++++ Raw data ++++

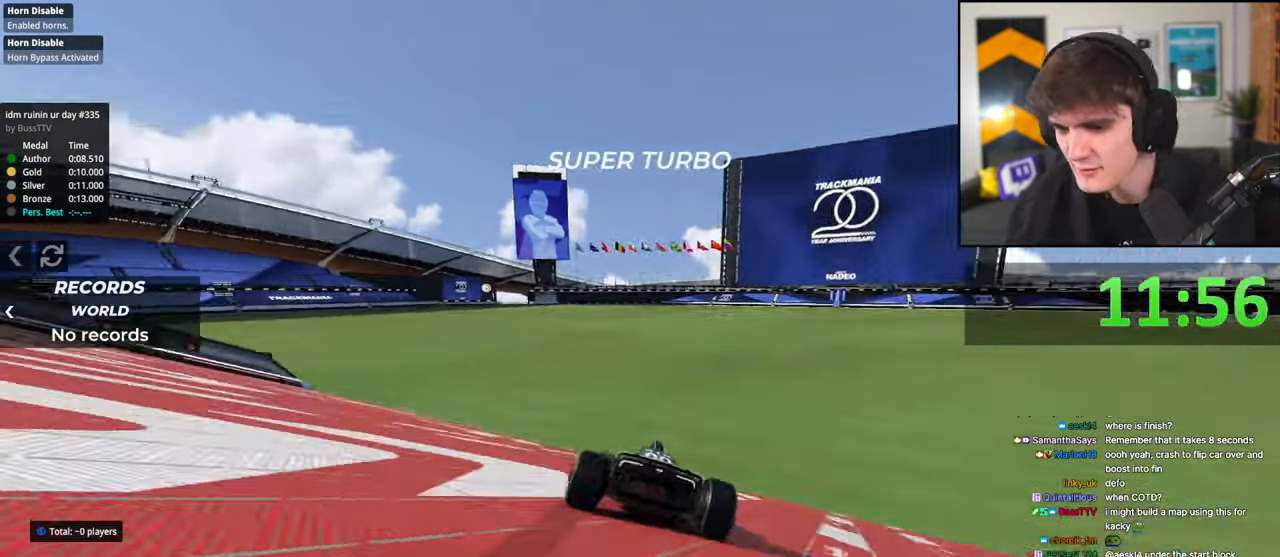
{"keys": ["brake", "left", "up"], "events": [[17, "right", "down"], [117, "right", "up"], [500, "brake", "down"]]}
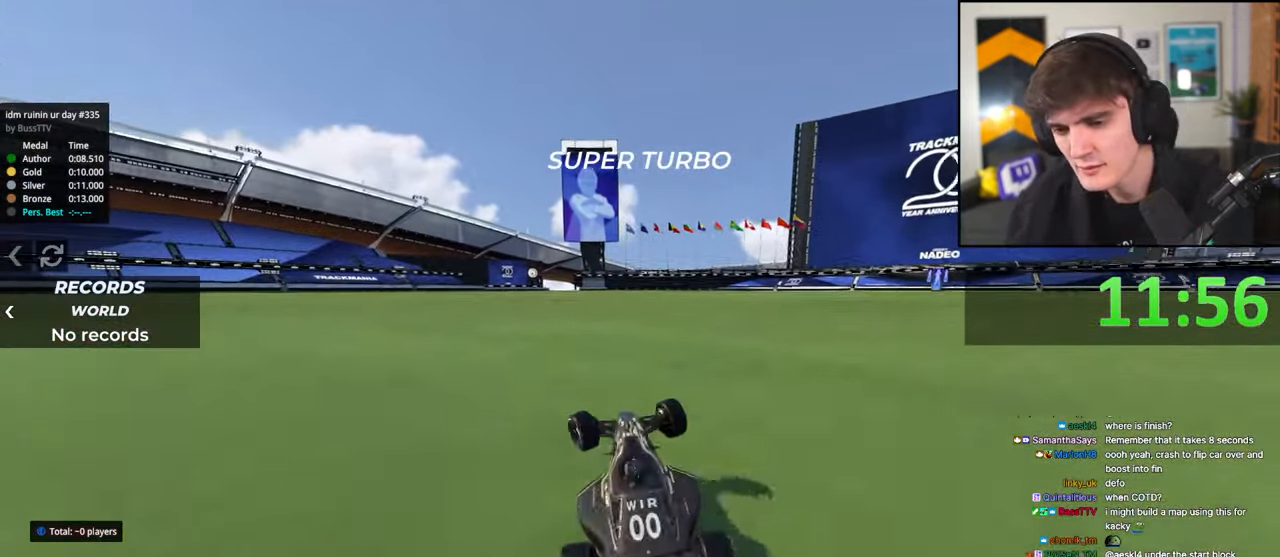
{"keys": ["left", "up"], "events": [[500, "brake", "up"]]}
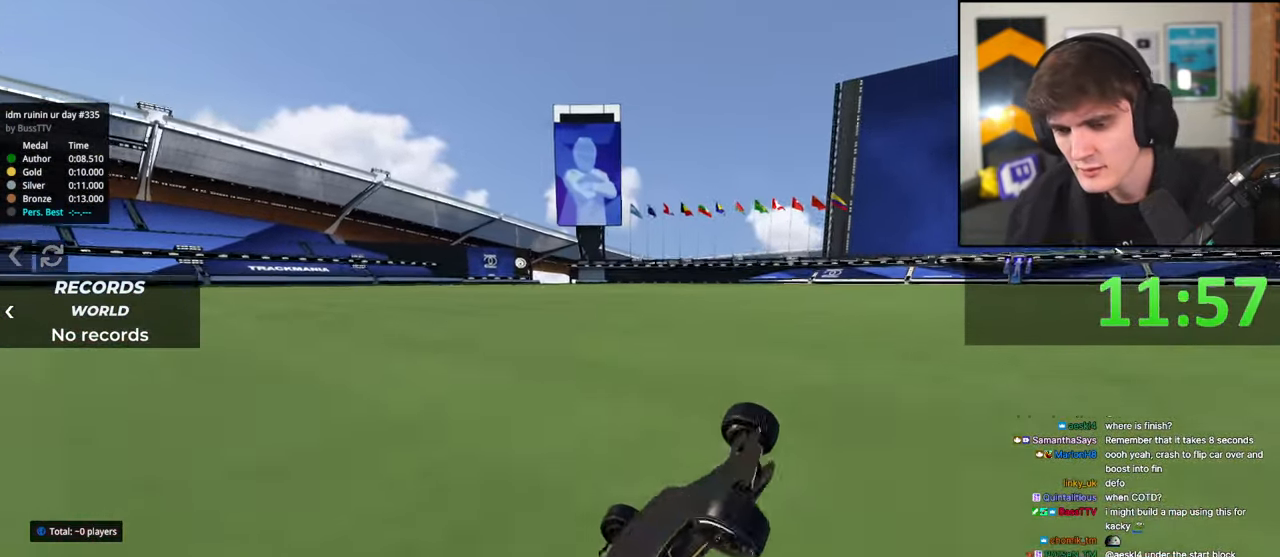
{"keys": ["up"], "events": [[100, "left", "up"]]}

++++

Work to be completed
Print the material verbatim; drop the pictures.

Solution for this task
{"keys": ["brake", "left", "up"], "events": [[17, "right", "down"], [117, "right", "up"], [500, "brake", "down"]]}
{"keys": ["left", "up"], "events": [[500, "brake", "up"]]}
{"keys": ["up"], "events": [[100, "left", "up"]]}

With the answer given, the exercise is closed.